Determine the number of lines in the data below that hold "news"; give nothing but that number.

═══ Data section ═══

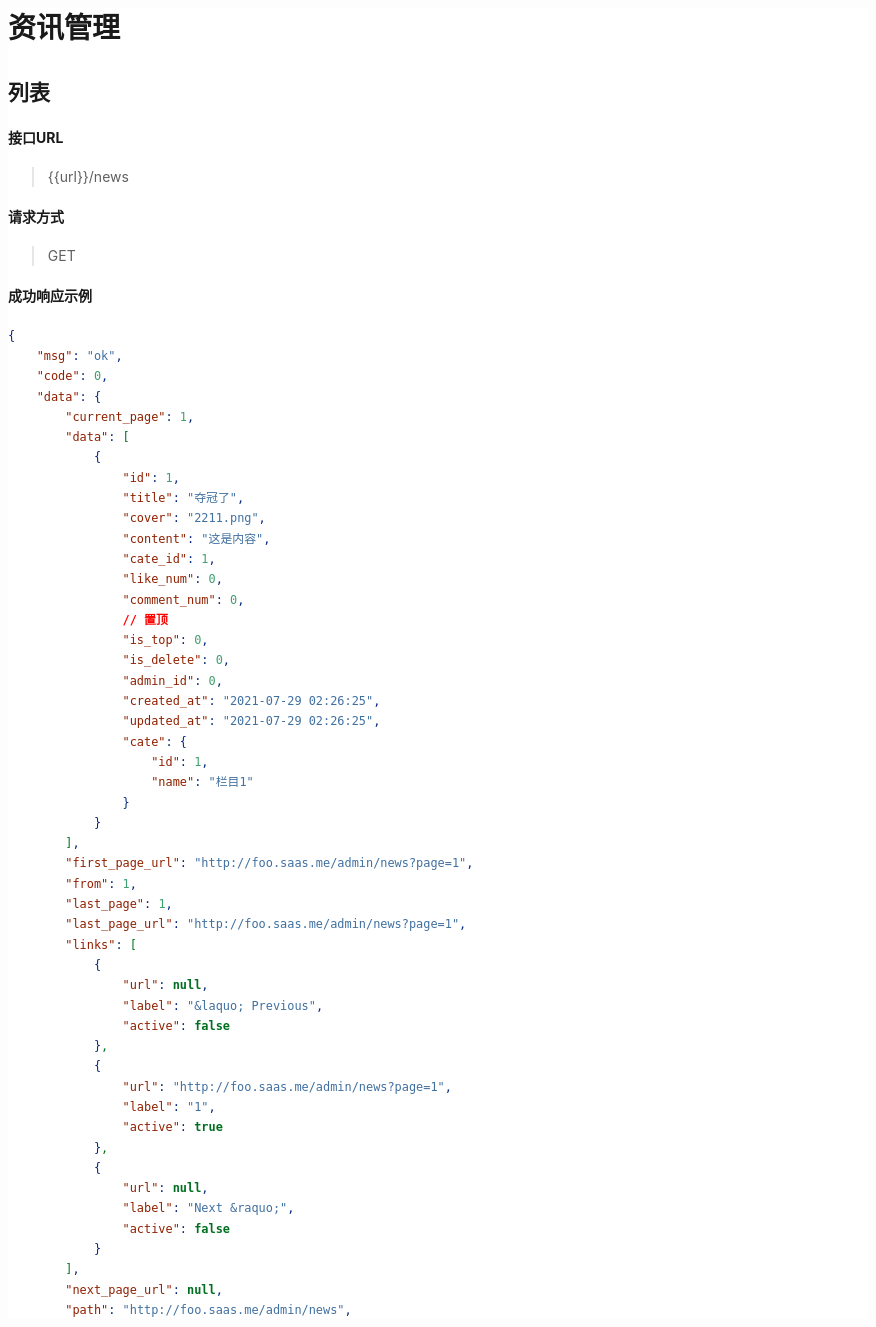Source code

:# 资讯管理

## 列表

#### 接口URL
> {{url}}/news

#### 请求方式
> GET

#### 成功响应示例

```json
{
    "msg": "ok",
    "code": 0,
    "data": {
        "current_page": 1,
        "data": [
            {
                "id": 1,
                "title": "夺冠了",
                "cover": "2211.png",
                "content": "这是内容",
                "cate_id": 1,
                "like_num": 0,
                "comment_num": 0,
                // 置顶
                "is_top": 0,
                "is_delete": 0,
                "admin_id": 0,
                "created_at": "2021-07-29 02:26:25",
                "updated_at": "2021-07-29 02:26:25",
                "cate": {
                    "id": 1,
                    "name": "栏目1"
                }
            }
        ],
        "first_page_url": "http://foo.saas.me/admin/news?page=1",
        "from": 1,
        "last_page": 1,
        "last_page_url": "http://foo.saas.me/admin/news?page=1",
        "links": [
            {
                "url": null,
                "label": "&laquo; Previous",
                "active": false
            },
            {
                "url": "http://foo.saas.me/admin/news?page=1",
                "label": "1",
                "active": true
            },
            {
                "url": null,
                "label": "Next &raquo;",
                "active": false
            }
        ],
        "next_page_url": null,
        "path": "http://foo.saas.me/admin/news",
```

═══

Response to the task =
5